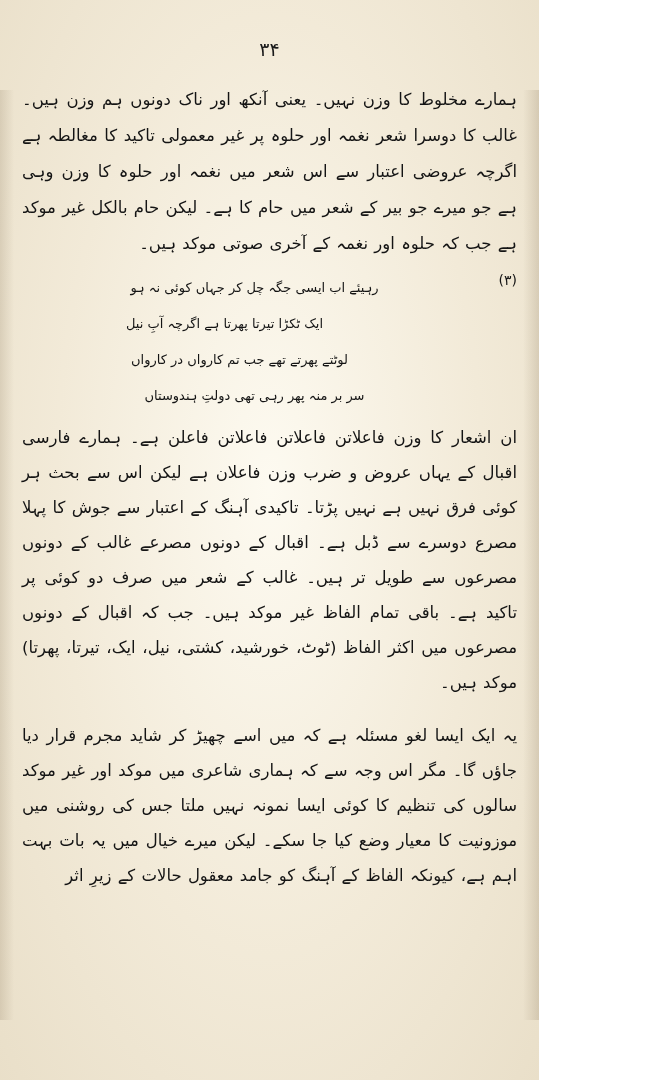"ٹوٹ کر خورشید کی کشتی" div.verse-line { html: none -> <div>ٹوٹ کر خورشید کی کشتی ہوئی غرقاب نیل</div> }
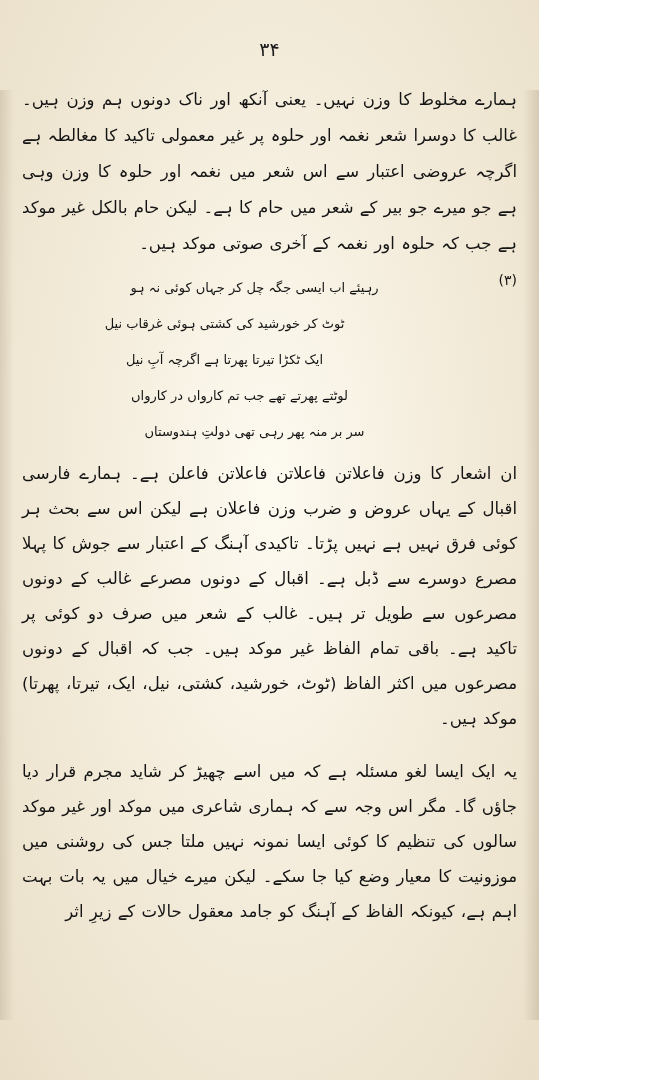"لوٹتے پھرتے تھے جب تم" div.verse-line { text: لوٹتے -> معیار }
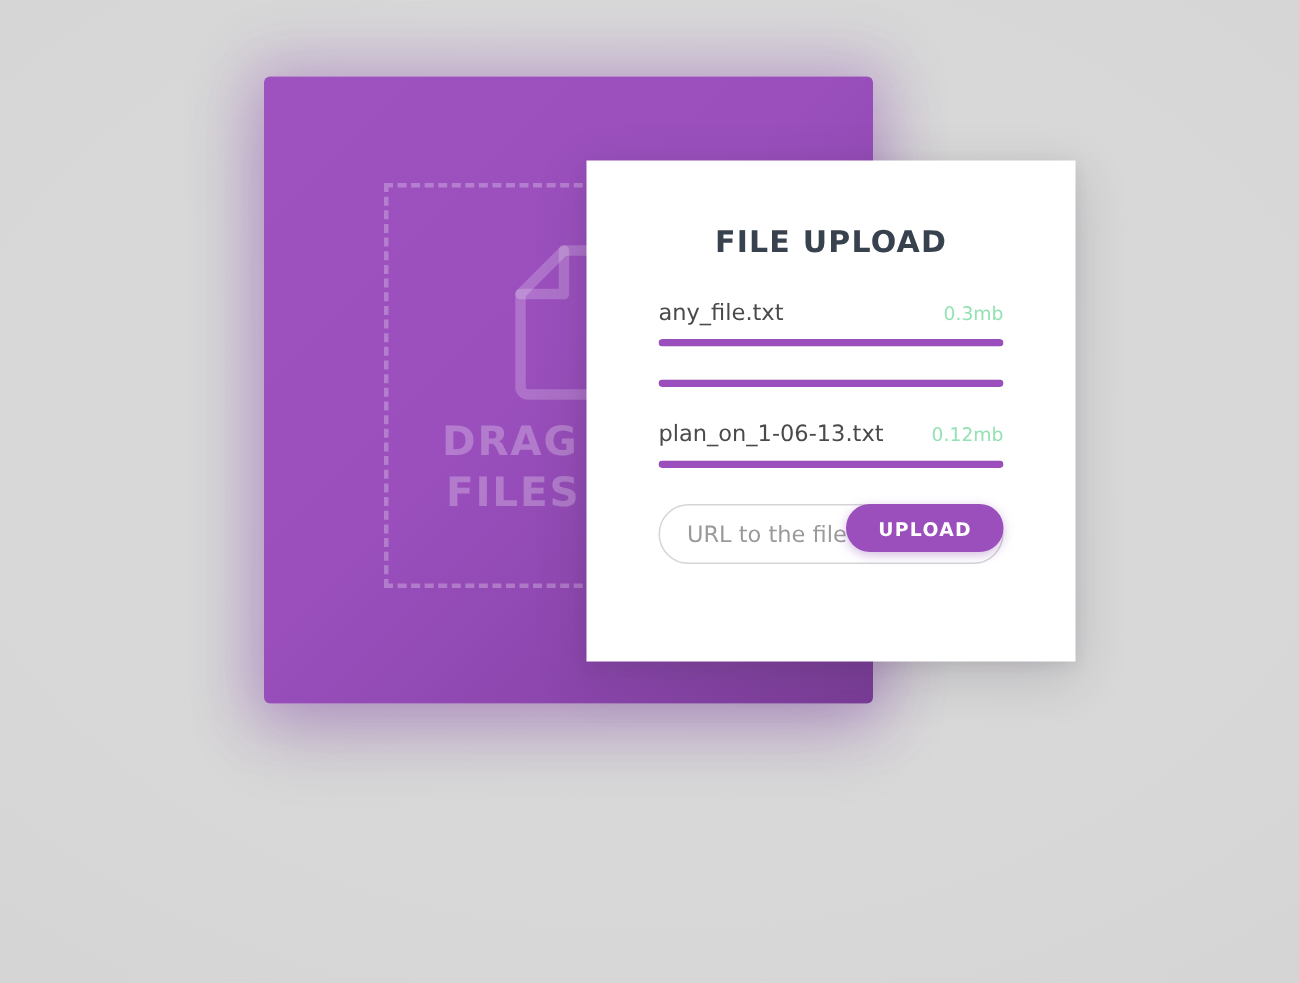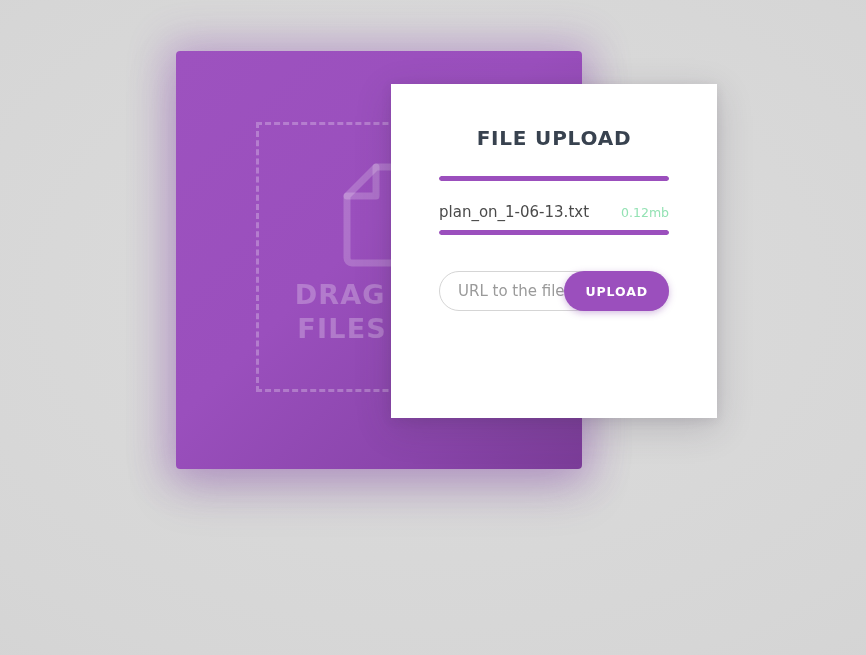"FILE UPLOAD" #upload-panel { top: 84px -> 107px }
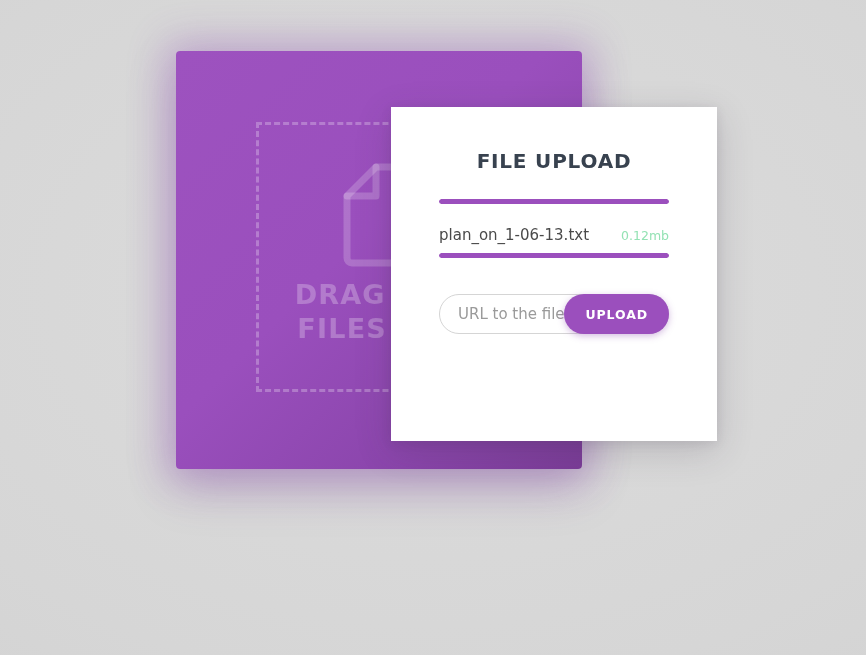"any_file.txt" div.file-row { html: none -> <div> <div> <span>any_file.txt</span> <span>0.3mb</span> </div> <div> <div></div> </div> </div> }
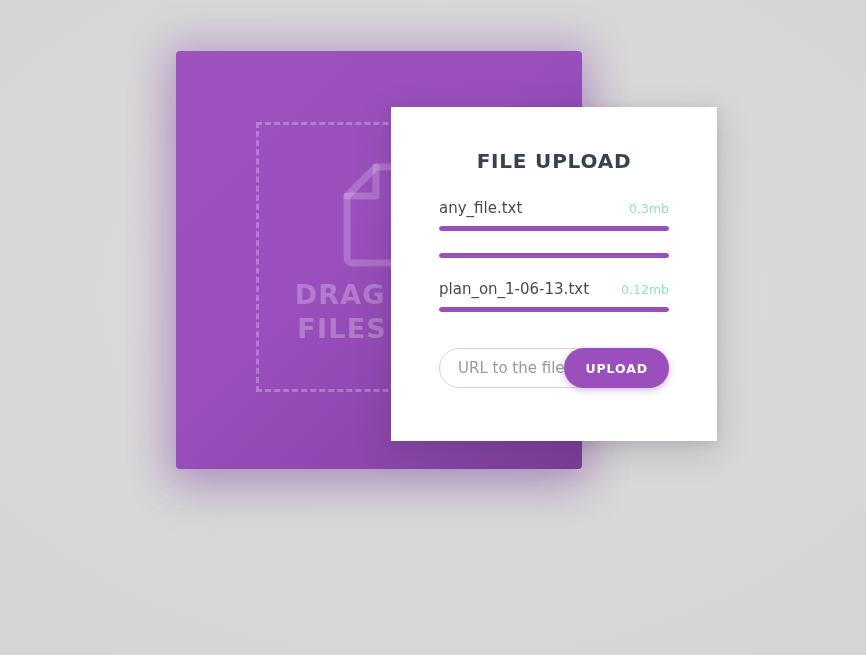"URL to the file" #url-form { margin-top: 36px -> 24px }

* WORK TO COMPLETE *
Reproduce the records exactly, images excluded.

* SOLUTION FOR THIS TASK *
"ٹوٹ کر خورشید کی کشتی" div.verse-line { html: none -> <div>ٹوٹ کر خورشید کی کشتی ہوئی غرقاب نیل</div> }
"لوٹتے پھرتے تھے جب تم" div.verse-line { text: لوٹتے -> معیار }
"FILE UPLOAD" #upload-panel { top: 84px -> 107px }
"any_file.txt" div.file-row { html: none -> <div> <div> <span>any_file.txt</span> <span>0.3mb</span> </div> <div> <div></div> </div> </div> }
"URL to the file" #url-form { margin-top: 36px -> 24px }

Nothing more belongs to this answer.